Transcribed page contents
((
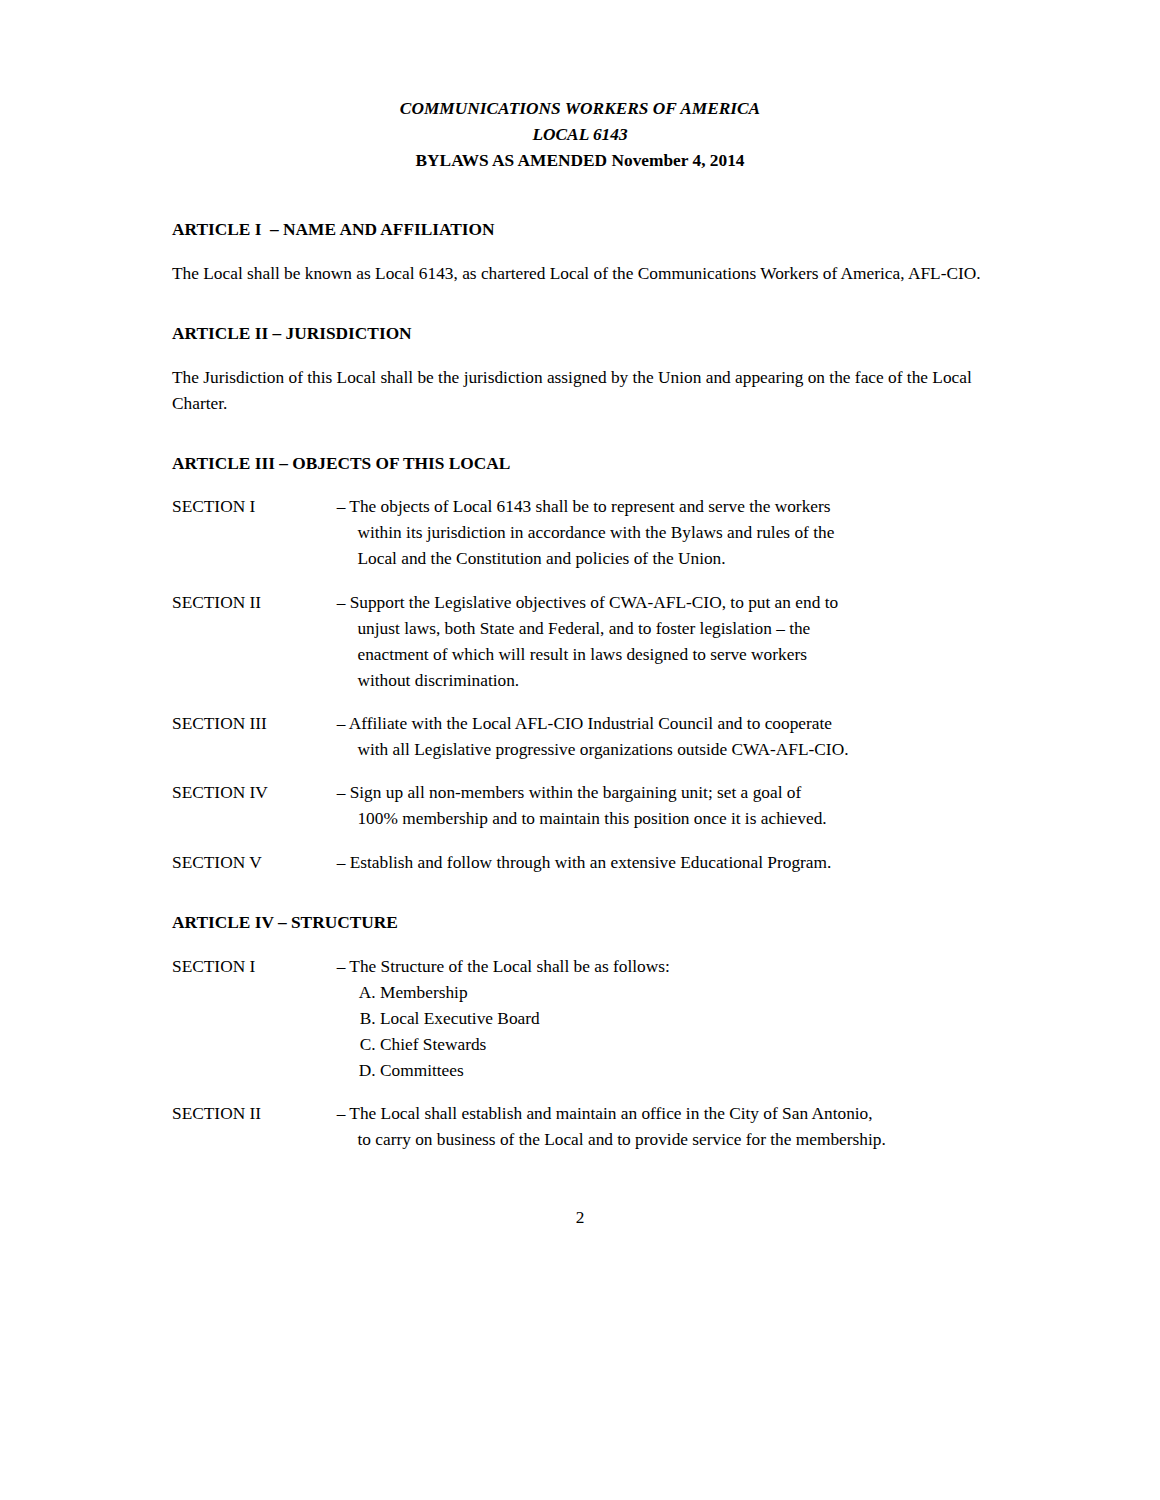COMMUNICATIONS WORKERS OF AMERICA
LOCAL 6143
BYLAWS AS AMENDED November 4, 2014
ARTICLE I – NAME AND AFFILIATION
The Local shall be known as Local 6143, as chartered Local of the Communications Workers of America, AFL-CIO.
ARTICLE II – JURISDICTION
The Jurisdiction of this Local shall be the jurisdiction assigned by the Union and appearing on the face of the Local Charter.
ARTICLE III – OBJECTS OF THIS LOCAL
SECTION I
– The objects of Local 6143 shall be to represent and serve the workerswithin its jurisdiction in accordance with the Bylaws and rules of the Local and the Constitution and policies of the Union.
SECTION II
– Support the Legislative objectives of CWA-AFL-CIO, to put an end tounjust laws, both State and Federal, and to foster legislation – the enactment of which will result in laws designed to serve workers without discrimination.
SECTION III
– Affiliate with the Local AFL-CIO Industrial Council and to cooperatewith all Legislative progressive organizations outside CWA-AFL-CIO.
SECTION IV
– Sign up all non-members within the bargaining unit; set a goal of100% membership and to maintain this position once it is achieved.
SECTION V
– Establish and follow through with an extensive Educational Program.
ARTICLE IV – STRUCTURE
SECTION I
– The Structure of the Local shall be as follows:
Membership
Local Executive Board
Chief Stewards
Committees
SECTION II
– The Local shall establish and maintain an office in the City of San Antonio,to carry on business of the Local and to provide service for the membership.
2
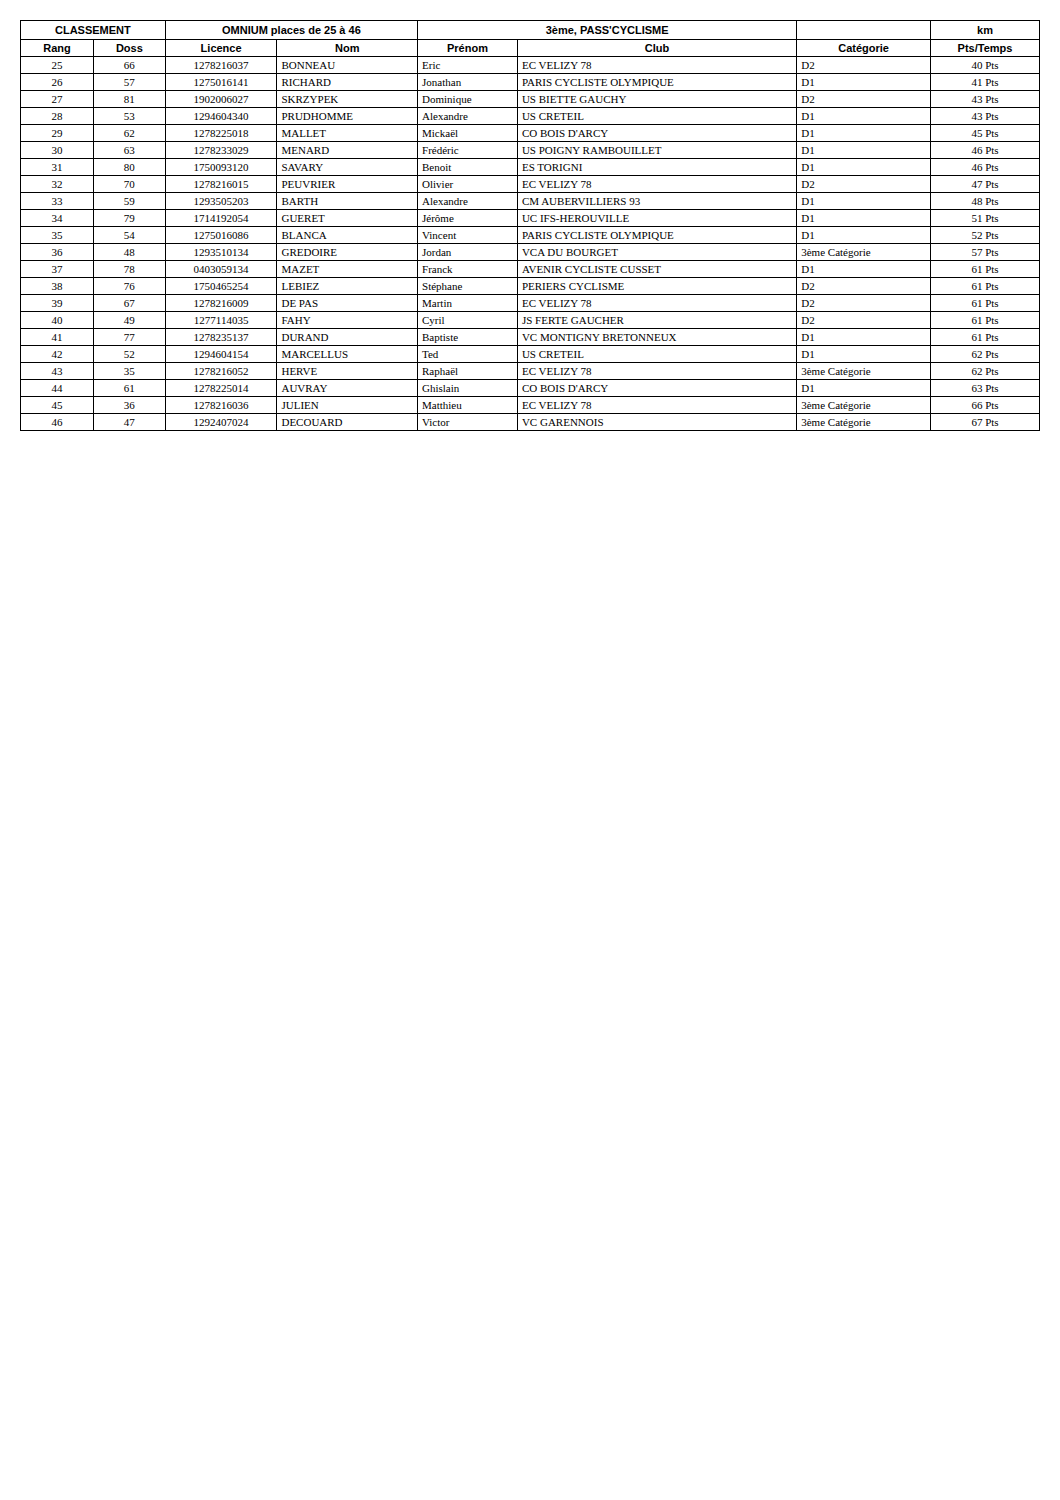| CLASSEMENT | OMNIUM places de 25 à 46 | 3ème, PASS'CYCLISME | | km |
| --- | --- | --- | --- | --- |
| Rang | Doss | Licence | Nom | Prénom | Club | Catégorie | Pts/Temps |
| 25 | 66 | 1278216037 | BONNEAU | Eric | EC VELIZY 78 | D2 | 40 Pts |
| 26 | 57 | 1275016141 | RICHARD | Jonathan | PARIS CYCLISTE OLYMPIQUE | D1 | 41 Pts |
| 27 | 81 | 1902006027 | SKRZYPEK | Dominique | US BIETTE GAUCHY | D2 | 43 Pts |
| 28 | 53 | 1294604340 | PRUDHOMME | Alexandre | US CRETEIL | D1 | 43 Pts |
| 29 | 62 | 1278225018 | MALLET | Mickaël | CO BOIS D'ARCY | D1 | 45 Pts |
| 30 | 63 | 1278233029 | MENARD | Frédéric | US POIGNY RAMBOUILLET | D1 | 46 Pts |
| 31 | 80 | 1750093120 | SAVARY | Benoit | ES TORIGNI | D1 | 46 Pts |
| 32 | 70 | 1278216015 | PEUVRIER | Olivier | EC VELIZY 78 | D2 | 47 Pts |
| 33 | 59 | 1293505203 | BARTH | Alexandre | CM AUBERVILLIERS 93 | D1 | 48 Pts |
| 34 | 79 | 1714192054 | GUERET | Jérôme | UC IFS-HEROUVILLE | D1 | 51 Pts |
| 35 | 54 | 1275016086 | BLANCA | Vincent | PARIS CYCLISTE OLYMPIQUE | D1 | 52 Pts |
| 36 | 48 | 1293510134 | GREDOIRE | Jordan | VCA DU BOURGET | 3ème Catégorie | 57 Pts |
| 37 | 78 | 0403059134 | MAZET | Franck | AVENIR CYCLISTE CUSSET | D1 | 61 Pts |
| 38 | 76 | 1750465254 | LEBIEZ | Stéphane | PERIERS CYCLISME | D2 | 61 Pts |
| 39 | 67 | 1278216009 | DE PAS | Martin | EC VELIZY 78 | D2 | 61 Pts |
| 40 | 49 | 1277114035 | FAHY | Cyril | JS FERTE GAUCHER | D2 | 61 Pts |
| 41 | 77 | 1278235137 | DURAND | Baptiste | VC MONTIGNY BRETONNEUX | D1 | 61 Pts |
| 42 | 52 | 1294604154 | MARCELLUS | Ted | US CRETEIL | D1 | 62 Pts |
| 43 | 35 | 1278216052 | HERVE | Raphaël | EC VELIZY 78 | 3ème Catégorie | 62 Pts |
| 44 | 61 | 1278225014 | AUVRAY | Ghislain | CO BOIS D'ARCY | D1 | 63 Pts |
| 45 | 36 | 1278216036 | JULIEN | Matthieu | EC VELIZY 78 | 3ème Catégorie | 66 Pts |
| 46 | 47 | 1292407024 | DECOUARD | Victor | VC GARENNOIS | 3ème Catégorie | 67 Pts |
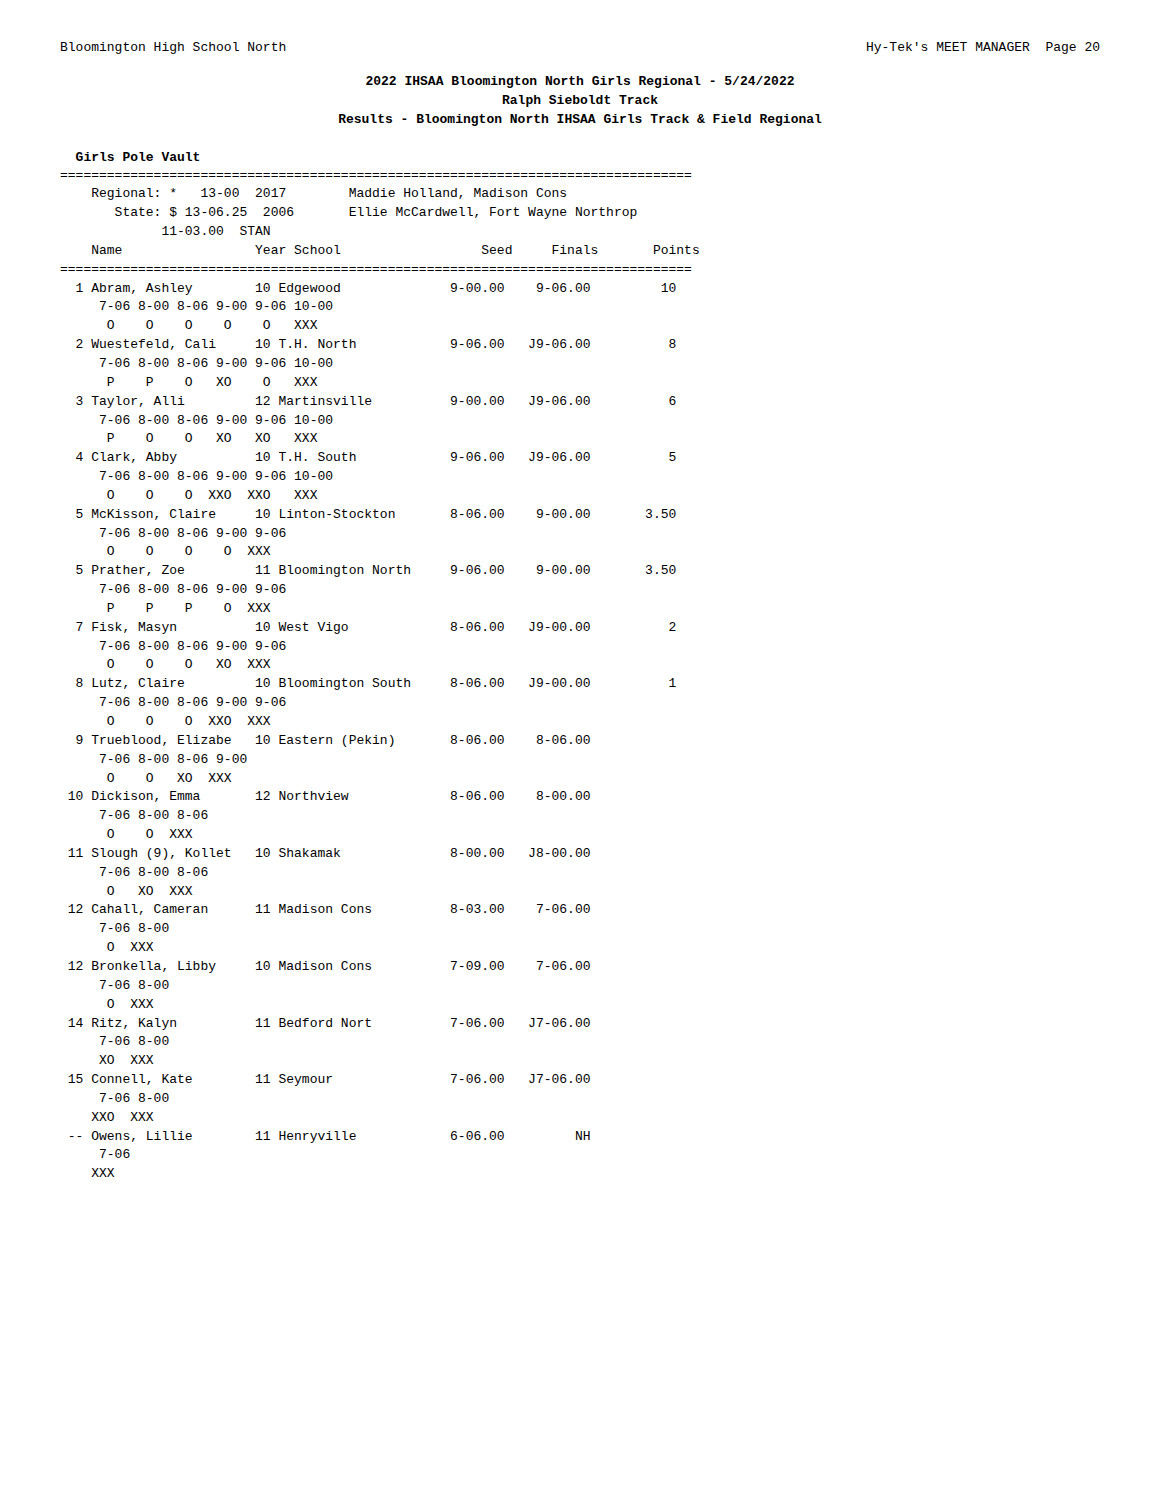Bloomington High School North Hy-Tek's MEET MANAGER Page 20
2022 IHSAA Bloomington North Girls Regional - 5/24/2022
Ralph Sieboldt Track
Results - Bloomington North IHSAA Girls Track & Field Regional
Girls Pole Vault
=================================================================================
    Regional: *   13-00  2017        Maddie Holland, Madison Cons
       State: $ 13-06.25  2006       Ellie McCardwell, Fort Wayne Northrop
             11-03.00  STAN
    Name                 Year School                  Seed     Finals       Points
=================================================================================
  1 Abram, Ashley        10 Edgewood              9-00.00    9-06.00         10
     7-06 8-00 8-06 9-00 9-06 10-00
      O    O    O    O    O   XXX
  2 Wuestefeld, Cali     10 T.H. North            9-06.00   J9-06.00          8
     7-06 8-00 8-06 9-00 9-06 10-00
      P    P    O   XO    O   XXX
  3 Taylor, Alli         12 Martinsville          9-00.00   J9-06.00          6
     7-06 8-00 8-06 9-00 9-06 10-00
      P    O    O   XO   XO   XXX
  4 Clark, Abby          10 T.H. South            9-06.00   J9-06.00          5
     7-06 8-00 8-06 9-00 9-06 10-00
      O    O    O  XXO  XXO   XXX
  5 McKisson, Claire     10 Linton-Stockton       8-06.00    9-00.00       3.50
     7-06 8-00 8-06 9-00 9-06
      O    O    O    O  XXX
  5 Prather, Zoe         11 Bloomington North     9-06.00    9-00.00       3.50
     7-06 8-00 8-06 9-00 9-06
      P    P    P    O  XXX
  7 Fisk, Masyn          10 West Vigo             8-06.00   J9-00.00          2
     7-06 8-00 8-06 9-00 9-06
      O    O    O   XO  XXX
  8 Lutz, Claire         10 Bloomington South     8-06.00   J9-00.00          1
     7-06 8-00 8-06 9-00 9-06
      O    O    O  XXO  XXX
  9 Trueblood, Elizabe   10 Eastern (Pekin)       8-06.00    8-06.00
     7-06 8-00 8-06 9-00
      O    O   XO  XXX
 10 Dickison, Emma       12 Northview             8-06.00    8-00.00
     7-06 8-00 8-06
      O    O  XXX
 11 Slough (9), Kollet   10 Shakamak              8-00.00   J8-00.00
     7-06 8-00 8-06
      O   XO  XXX
 12 Cahall, Cameran      11 Madison Cons          8-03.00    7-06.00
     7-06 8-00
      O  XXX
 12 Bronkella, Libby     10 Madison Cons          7-09.00    7-06.00
     7-06 8-00
      O  XXX
 14 Ritz, Kalyn          11 Bedford Nort          7-06.00   J7-06.00
     7-06 8-00
     XO  XXX
 15 Connell, Kate        11 Seymour               7-06.00   J7-06.00
     7-06 8-00
    XXO  XXX
 -- Owens, Lillie        11 Henryville            6-06.00         NH
     7-06
    XXX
))
§ **PROBLEM TO WORK ON**
Could you set down verbatim the lines from the beginning of the entries above through the line containing "D1 | 41 Pts |", both included, leaving out the pictures?

§ **SOLUTION**
COMMUNICATIONS WORKERS OF AMERICA
LOCAL 6143
BYLAWS AS AMENDED November 4, 2014
ARTICLE I – NAME AND AFFILIATION
The Local shall be known as Local 6143, as chartered Local of the Communications Workers of America, AFL-CIO.
ARTICLE II – JURISDICTION
The Jurisdiction of this Local shall be the jurisdiction assigned by the Union and appearing on the face of the Local Charter.
ARTICLE III – OBJECTS OF THIS LOCAL
SECTION I
– The objects of Local 6143 shall be to represent and serve the workerswithin its jurisdiction in accordance with the Bylaws and rules of the Local and the Constitution and policies of the Union.
SECTION II
– Support the Legislative objectives of CWA-AFL-CIO, to put an end tounjust laws, both State and Federal, and to foster legislation – the enactment of which will result in laws designed to serve workers without discrimination.
SECTION III
– Affiliate with the Local AFL-CIO Industrial Council and to cooperatewith all Legislative progressive organizations outside CWA-AFL-CIO.
SECTION IV
– Sign up all non-members within the bargaining unit; set a goal of100% membership and to maintain this position once it is achieved.
SECTION V
– Establish and follow through with an extensive Educational Program.
ARTICLE IV – STRUCTURE
SECTION I
– The Structure of the Local shall be as follows:
Membership
Local Executive Board
Chief Stewards
Committees
SECTION II
– The Local shall establish and maintain an office in the City of San Antonio,to carry on business of the Local and to provide service for the membership.
2
| CLASSEMENT | OMNIUM places de 25 à 46 | 3ème, PASS'CYCLISME | | km |
| --- | --- | --- | --- | --- |
| Rang | Doss | Licence | Nom | Prénom | Club | Catégorie | Pts/Temps |
| 25 | 66 | 1278216037 | BONNEAU | Eric | EC VELIZY 78 | D2 | 40 Pts |
| 26 | 57 | 1275016141 | RICHARD | Jonathan | PARIS CYCLISTE OLYMPIQUE | D1 | 41 Pts |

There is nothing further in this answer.